◆ Exercise data:

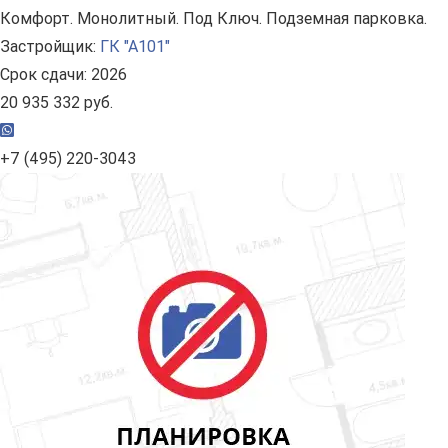
Комфорт. Монолитный. Под Ключ. Подземная парковка.
Застройщик:
ГК "А101"
Срок сдачи: 2026
20 935 332 руб.
+7 (495) 220-3043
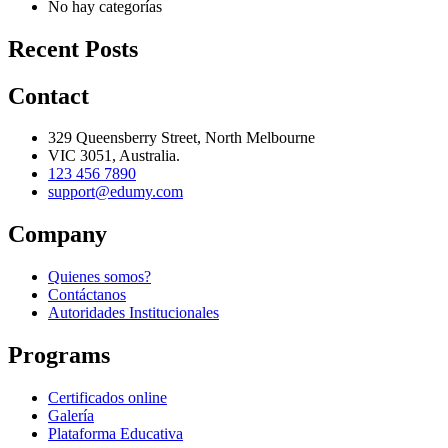
No hay categorías
Recent Posts
Contact
329 Queensberry Street, North Melbourne
VIC 3051, Australia.
123 456 7890
support@edumy.com
Company
Quienes somos?
Contáctanos
Autoridades Institucionales
Programs
Certificados online
Galería
Plataforma Educativa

◆ Directive:
Leave every picture out. Retype the remaining data exactly.

◆ Reply to the exercise:
Комфорт. Монолитный. Под Ключ. Подземная парковка.
Застройщик:
ГК "А101"
Срок сдачи: 2026
20 935 332 руб.
+7 (495) 220-3043
No hay categorías
Recent Posts
Contact
329 Queensberry Street, North Melbourne
VIC 3051, Australia.
123 456 7890
support@edumy.com
Company
Quienes somos?
Contáctanos
Autoridades Institucionales
Programs
Certificados online
Galería
Plataforma Educativa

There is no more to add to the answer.